É muito fácil fazer a acusação de consumismo genérico. Compra-se muitas coisas supérfluas; para quê ter um celular que tira foto? No caso particular, contudo, cada compra parece ter sua razão de ser. De perto, o que parecia um aglomerado de zumbis arrastado por campanhas de marketing rumo ao shopping revela-se uma família normal (no bom sentido) satisfazendo suas necessidades de forma razoável e eficiente. É ótimo e prático ter um celular que tira foto; assim posso registrar e partilhar momentos que de outra forma perderia; por que não? Pois é; é muito fácil bater no peito e dizer que se é consumista no geral, mas difícil identificar quais compras são realmente desnecessárias e prejudiciais.

Para dificultar a questão, a diferença entre o consumo e o consumismo é apenas indiretamente ligada à quantidade de produtos comprados. Em geral, tudo mais constante, o consumista tenderá a comprar mais do que o consumidor temperante. Mas mesmo alguém que não consuma tanto ou de forma tão extravagante pode ter sua atenção inteiramente voltada para sonhos de consumo ao qual ele não tem acesso (carros, iates e mansões que ele não tem dinheiro para comprar). E há o consumismo alternativo, o desejo por produtos raros e únicos (o artesanato da tribo perdida, o CD da banda que ninguém conhece); aqui não se busca a quantidade e nem alguma qualidade do produto em si, mas uma sensação socialmente atribuída a ele (a raridade, a sensação de superioridade intelectual ou cultural, etc). Em suma, é fácil valorizar exageradamente os bens materiais, mas não é fácil identificar as ocasiões em que isso ocorre.

Já repararam que muita gente fala mal de shopping center e bem de museu, mas frequenta sempre o primeiro e quase nunca o segundo? É que o shopping ganhou a fama de símbolo do consumismo, então pega mal dizer que se gosta dele. Eu, apreciador assumido do bom shopping center, tendo passado diversos bons momentos em suas dependências, sinto-me moralmente compelido a defendê-lo; que não mais se confunda consumo com consumismo!

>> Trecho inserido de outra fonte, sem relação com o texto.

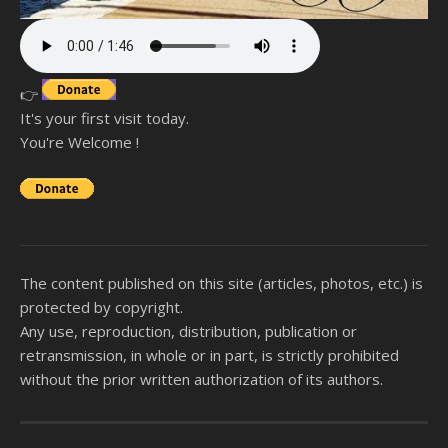
👉
It's your first visit today.
You're Welcome !
The content published on this site (articles, photos, etc.) is
protected by copyright.
Any use, reproduction, distribution, publication or
retransmission, in whole or in part, is strictly prohibited
without the prior written authorization of its authors.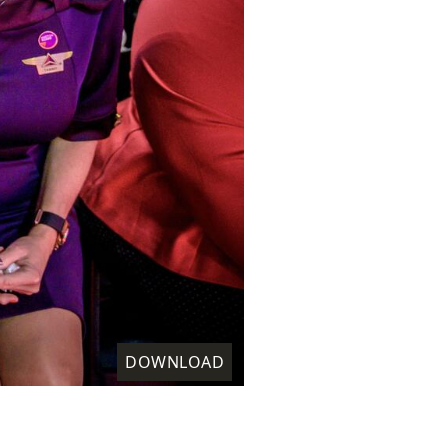
DOWNLOAD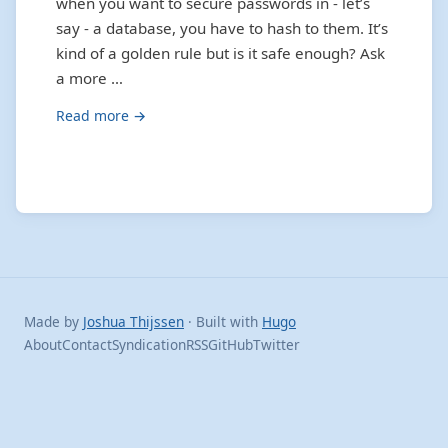
when you want to secure passwords in - let’s
say - a database, you have to hash to them. It’s
kind of a golden rule but is it safe enough? Ask
a more …
Read more →
Made by
Joshua Thijssen
· Built with
Hugo
About
Contact
Syndication
RSS
GitHub
Twitter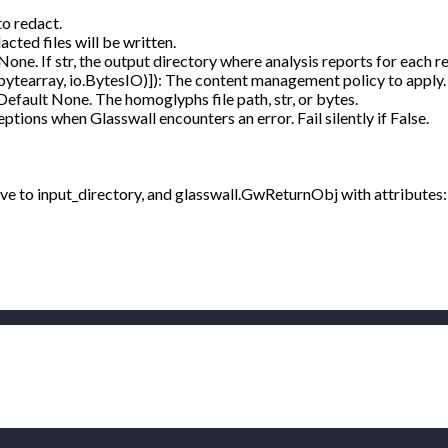
to redact.
cted files will be written.
None. If str, the output directory where analysis reports for each re
bytearray, io.BytesIO)]): The content management policy to appl
 Default None. The homoglyphs file path, str, or bytes.
ptions when Glasswall encounters an error. Fail silently if False.
tive to input_directory, and glasswall.GwReturnObj with attributes: 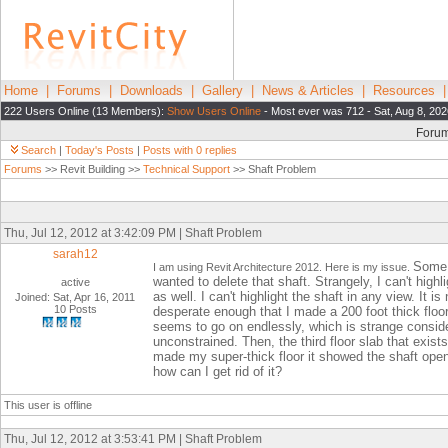
Home
|
Forums
|
Downloads
|
Gallery
|
News & Articles
|
Resources
222 Users Online (13 Members):
Show Users Online
- Most ever was 712 - Sat, Aug 8, 202
Foru
Search
|
Today's Posts
|
Posts with 0 replies
Forums
>> Revit Building >>
Technical Support
>> Shaft Problem
Thu, Jul 12, 2012 at 3:42:09 PM | Shaft Problem
sarah12
Some t
I am using Revit Architecture 2012. Here is my issue.
wanted to delete that shaft. Strangely, I can't highli
active
as well. I can't highlight the shaft in any view. It is
Joined: Sat, Apr 16, 2011
10 Posts
desperate enough that I made a 200 foot thick floor 
seems to go on endlessly, which is strange conside
unconstrained. Then, the third floor slab that exist
made my super-thick floor it showed the shaft openi
how can I get rid of it?
This user is offline
Thu, Jul 12, 2012 at 3:53:41 PM | Shaft Problem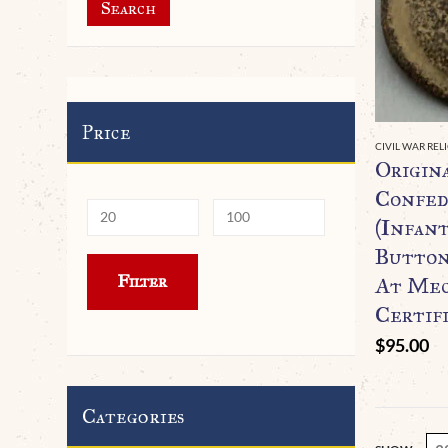
Search
Price
CIVIL WAR REL
Origin
Confed
(Infant
Button
Min
Max
Filter
At Mec
price
price
Certif
$
95.00
Categories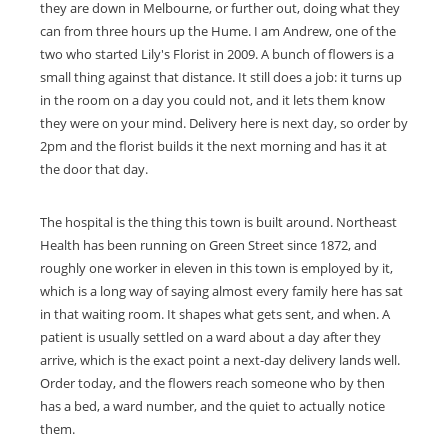
they are down in Melbourne, or further out, doing what they
can from three hours up the Hume. I am Andrew, one of the
two who started Lily's Florist in 2009. A bunch of flowers is a
small thing against that distance. It still does a job: it turns up
in the room on a day you could not, and it lets them know
they were on your mind. Delivery here is next day, so order by
2pm and the florist builds it the next morning and has it at
the door that day.
The hospital is the thing this town is built around. Northeast
Health has been running on Green Street since 1872, and
roughly one worker in eleven in this town is employed by it,
which is a long way of saying almost every family here has sat
in that waiting room. It shapes what gets sent, and when. A
patient is usually settled on a ward about a day after they
arrive, which is the exact point a next-day delivery lands well.
Order today, and the flowers reach someone who by then
has a bed, a ward number, and the quiet to actually notice
them.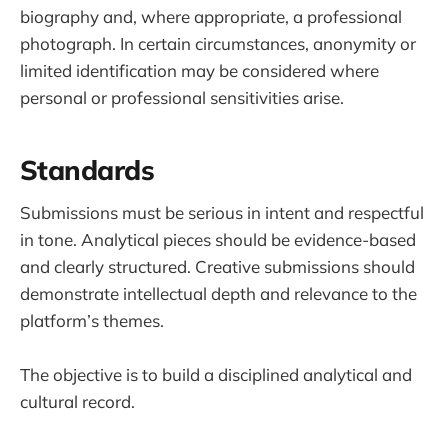
biography and, where appropriate, a professional
photograph. In certain circumstances, anonymity or
limited identification may be considered where
personal or professional sensitivities arise.
Standards
Submissions must be serious in intent and respectful
in tone. Analytical pieces should be evidence-based
and clearly structured. Creative submissions should
demonstrate intellectual depth and relevance to the
platform’s themes.
The objective is to build a disciplined analytical and
cultural record.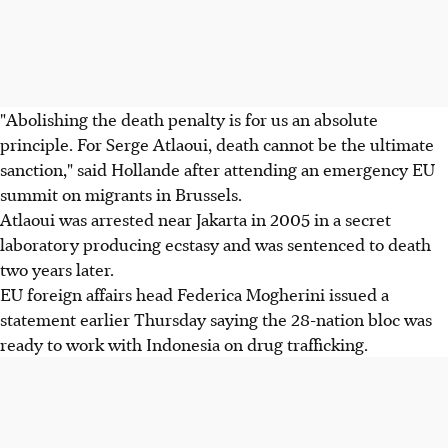
"Abolishing the death penalty is for us an absolute
principle. For Serge Atlaoui, death cannot be the ultimate
sanction," said Hollande after attending an emergency EU
summit on migrants in Brussels.
Atlaoui was arrested near Jakarta in 2005 in a secret
laboratory producing ecstasy and was sentenced to death
two years later.
EU foreign affairs head Federica Mogherini issued a
statement earlier Thursday saying the 28-nation bloc was
ready to work with Indonesia on drug trafficking.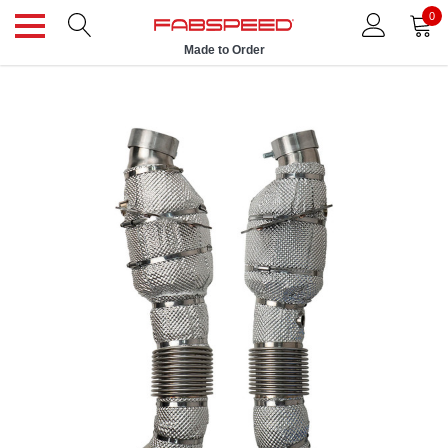
0
Made to Order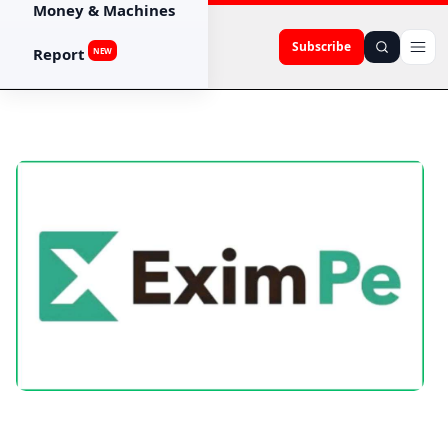
Money & Machines
Subscribe
Report
NEW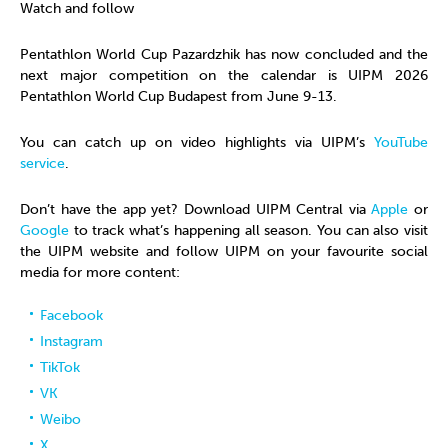
Watch and follow
Pentathlon World Cup Pazardzhik has now concluded and the
next major competition on the calendar is UIPM 2026
Pentathlon World Cup Budapest from June 9-13.
You can catch up on video highlights via UIPM’s
YouTube
service
.
Don’t have the app yet? Download UIPM Central via
Apple
or
Google
to track what’s happening all season. You can also visit
the UIPM website and follow UIPM on your favourite social
media for more content:
Facebook
Instagram
TikTok
VK
Weibo
X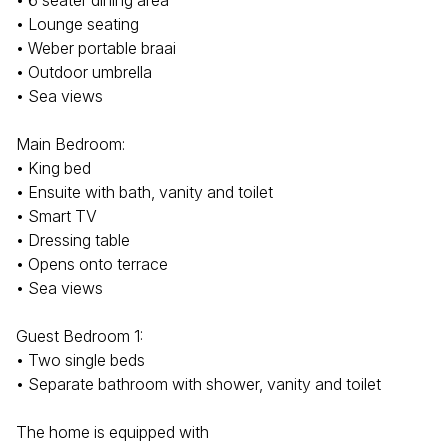
• 6 seater dining area
• Lounge seating
• Weber portable braai
• Outdoor umbrella
• Sea views
Main Bedroom:
• King bed
• Ensuite with bath, vanity and toilet
• Smart TV
• Dressing table
• Opens onto terrace
• Sea views
Guest Bedroom 1:
• Two single beds
• Separate bathroom with shower, vanity and toilet
The home is equipped with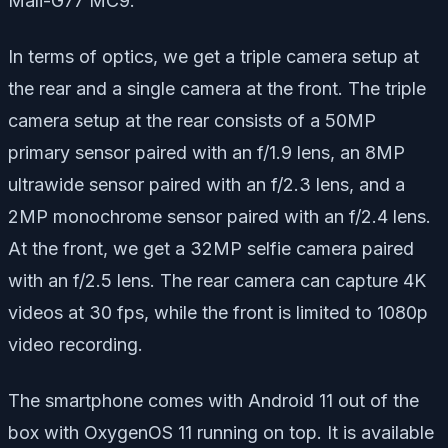
Mali-G77 MC9.
In terms of optics, we get a triple camera setup at
the rear and a single camera at the front. The triple
camera setup at the rear consists of a 50MP
primary sensor paired with an f/1.9 lens, an 8MP
ultrawide sensor paired with an f/2.3 lens, and a
2MP monochrome sensor paired with an f/2.4 lens.
At the front, we get a 32MP selfie camera paired
with an f/2.5 lens. The rear camera can capture 4K
videos at 30 fps, while the front is limited to 1080p
video recording.
The smartphone comes with Android 11 out of the
box with OxygenOS 11 running on top. It is available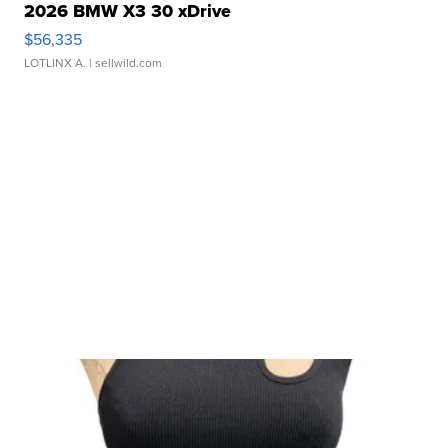
2026 BMW X3 30 xDrive
$56,335
LOTLINX A.
| sellwild.com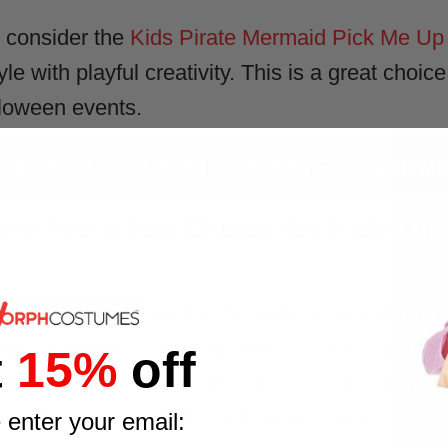
, consider the
Kids Pirate Mermaid Pick Me Up 
le with playful creativity. This is a great choic
lloween events.
HECK OUT OUR KIDS PIRATE COSTUM
es Are a Top Choice for Kids’ Dr
tly rank among the top 5 children’s Halloween c
ogy behind this enduring appeal. Pirates repres
t
15%
off
at naturally resonate with children exploring t
n and playful spirit of a
ketchup costume
.
 enter your email: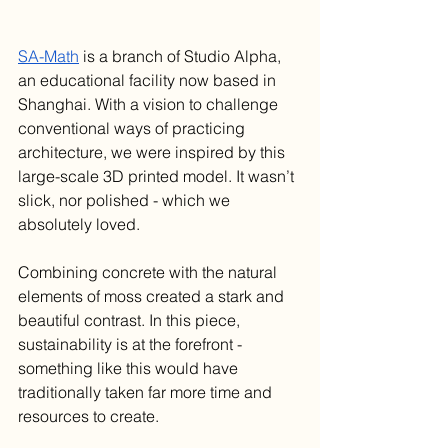
SA-Math
 is a branch of Studio Alpha, 
an educational facility now based in 
Shanghai. With a vision to challenge 
conventional ways of practicing 
architecture, we were inspired by this 
large-scale 3D printed model. It wasn’t 
slick, nor polished - which we 
absolutely loved. 
Combining concrete with the natural 
elements of moss created a stark and 
beautiful contrast. In this piece, 
sustainability is at the forefront - 
something like this would have 
traditionally taken far more time and 
resources to create.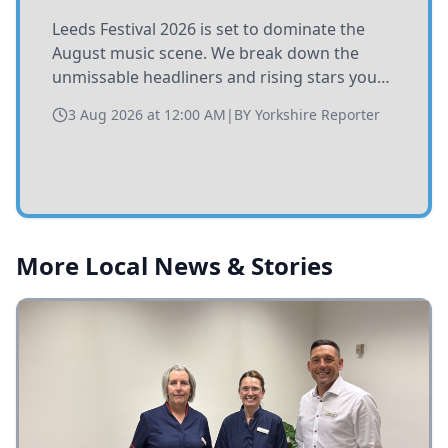
Leeds Festival 2026 is set to dominate the
August music scene. We break down the
unmissable headliners and rising stars you
need to catch at Bramham Park this summer.
3 Aug 2026 at 12:00 AM
|
BY
Yorkshire Reporter
More Local News & Stories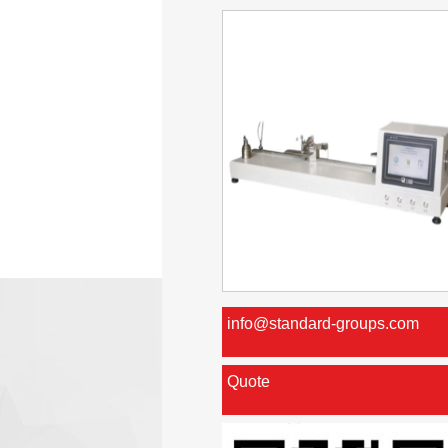
info@standard-groups.com
Quote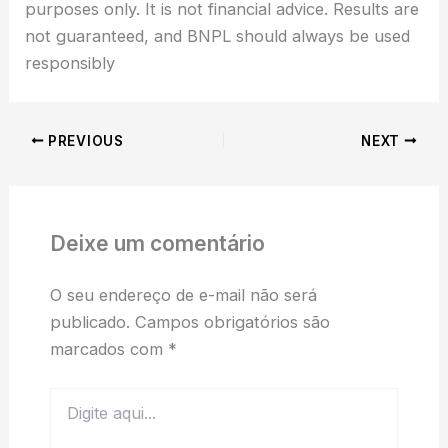
purposes only. It is not financial advice. Results are
not guaranteed, and BNPL should always be used
responsibly
PREVIOUS
NEXT
Deixe um comentário
O seu endereço de e-mail não será
publicado.
Campos obrigatórios são
marcados com
*
Digite
aqui...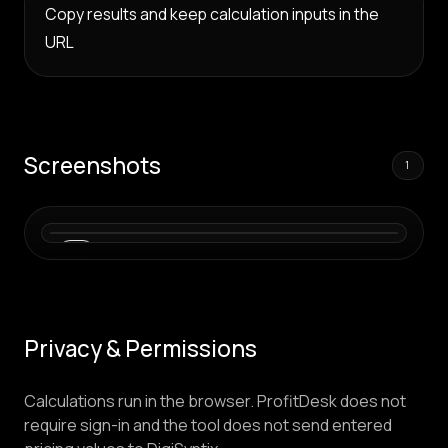
Copy results and keep calculation inputs in the
URL
Screenshots
1
01
Privacy & Permissions
Calculations run in the browser. ProfitDesk does not
require sign-in and the tool does not send entered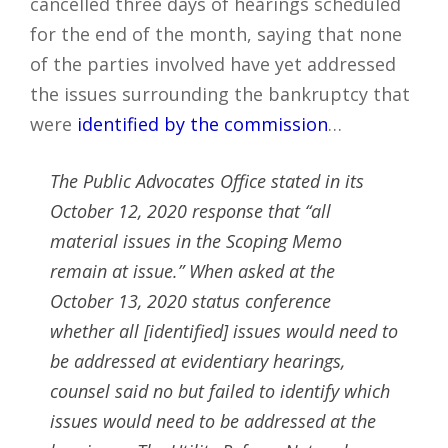
cancelled three days of hearings scheduled
for the end of the month, saying that none
of the parties involved have yet addressed
the issues surrounding the bankruptcy that
were
identified by the commission
…
The Public Advocates Office stated in its
October 12, 2020 response that “all
material issues in the Scoping Memo
remain at issue.” When asked at the
October 13, 2020 status conference
whether all [identified] issues would need to
be addressed at evidentiary hearings,
counsel said no but failed to identify which
issues would need to be addressed at the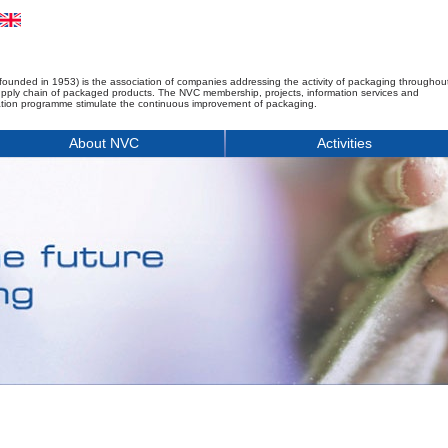
founded in 1953) is the association of companies addressing the activity of packaging throughou
upply chain of packaged products. The NVC membership, projects, information services and
tion programme stimulate the continuous improvement of packaging.
About NVC
Activities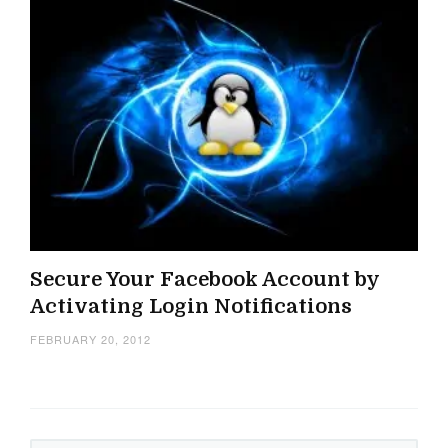
Secure Your Facebook Account by
Activating Login Notifications
FEBRUARY 20, 2012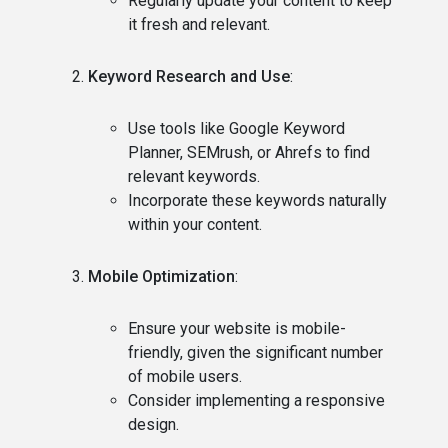
Regularly update your content to keep
it fresh and relevant.
Keyword Research and Use
:
Use tools like Google Keyword
Planner, SEMrush, or Ahrefs to find
relevant keywords.
Incorporate these keywords naturally
within your content.
Mobile Optimization
:
Ensure your website is mobile-
friendly, given the significant number
of mobile users.
Consider implementing a responsive
design.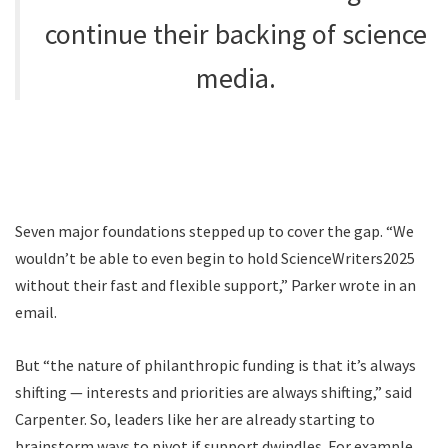
continue their backing of science
media.
Seven major foundations stepped up to cover the gap. “We
wouldn’t be able to even begin to hold ScienceWriters2025
without their fast and flexible support,” Parker wrote in an
email.
But “the nature of philanthropic funding is that it’s always
shifting — interests and priorities are always shifting,” said
Carpenter. So, leaders like her are already starting to
brainstorm ways to pivot if support dwindles. For example,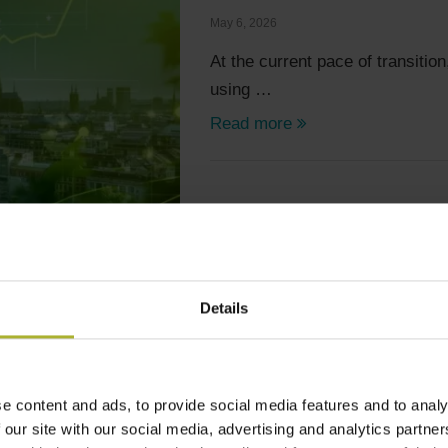
May 6, 2026
At the current pace of transition
using …
Read more
Details
Articles
Digitalization
Technology
e content and ads, to provide social media features and to analy
CREATING A REAL CONNE
 our site with our social media, advertising and analytics partn
May 6, 2026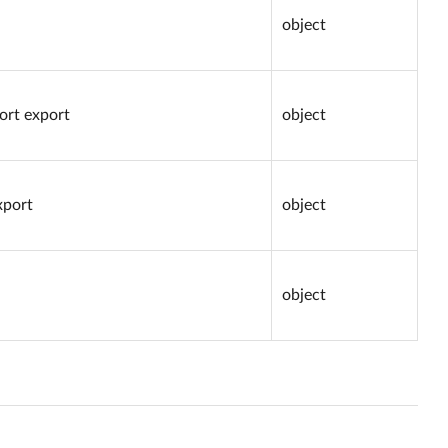
object
port export
object
xport
object
object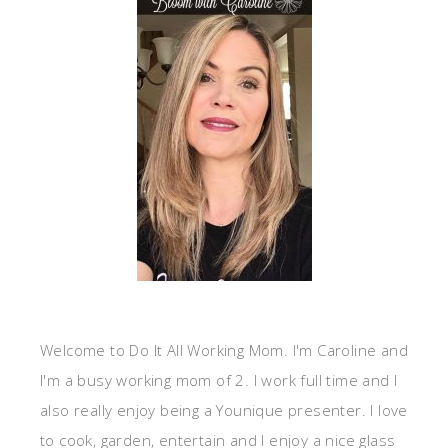
Welcome to Do It All Working Mom. I'm Caroline and
I'm a busy working mom of 2. I work full time and I
also really enjoy being a Younique presenter. I love
to cook, garden, entertain and I enjoy a nice glass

Vejam só: sempre que é preciso fazer uma compra ou que se quer ir ao cinema, lá está o shopping como a opção mais prática, na qual ainda pode-se tomar um lanchinho ou saborear uma boa refeição. Ora, por que não ir a uma rua de comércio? Porque o shopping simplifica e facilita muito a nossa vida. Reúne várias conveniências num mesmo ambiente com ar-condicionado, pouco barulho (passeie pela Teodoro Sampaio e me diga se uma trilha easy-listening não é preferível à barulheira dos ônibus, e o ar condicionado ao sol de rachar, ou à chuva), é muito mais fácil de parar o carro e bem mais seguro. Isso permite uma alta concentração de lojas num local agradável o bastante para permitir que os consumidores passeiem com calma; e é aí que descobrem novas oportunidades de compra.

O shopping é um templo do consumo? Só para quem faz do consumo seu deus. Para quem tem suas prioridades em ordem, é onde se resolve com pouco gasto de tempo as necessidades de consumo, sem falar na boa sociabilidade e nas opções de lazer oferecidas. Um ponto concedo de bom grado: o shopping é palco de muita cafonice. Ele reflete, afinal de contas, o gosto dos consumidores; e hoje em dia, por algum motivo que desconheço, imitações baratas de arquitetura neo-clássica e orquestras de papais Noéis tocando standards americanos passam por elegantes (bom, até aí, Campos do Jordão é muito pior). Além disso, algumas de suas qualidades geram defeitos: a segurança relativamente confiável, por exemplo, faz com que os pais deixem seus filhos lá sem grande medo. A conseqüência é termos que aturar a euforia boçal das trupes de pré-adolescentes que experimentam, no shopping, seu primeiro gostinho de liberdade (eu bem sei; já fui um deles).

Mas nada disso deve inibir o consumidor virtuoso. Vá lá ao shopping com seus amigos (ou desacompanhado - o estranhamento de ir ao cinema ou a um restaurante sozinho ocorre somente na primeira vez; a partir daí, vira um ótimo programa - tenho experiência nesse departamento), tenha uma tarde excelente e, quando um pseudo-intelectual ou um “geração saúde” vier com aquele olhar reprovador, lembre-se de que a diferença de hábitos pos si só não os torna imunes ao consumismo.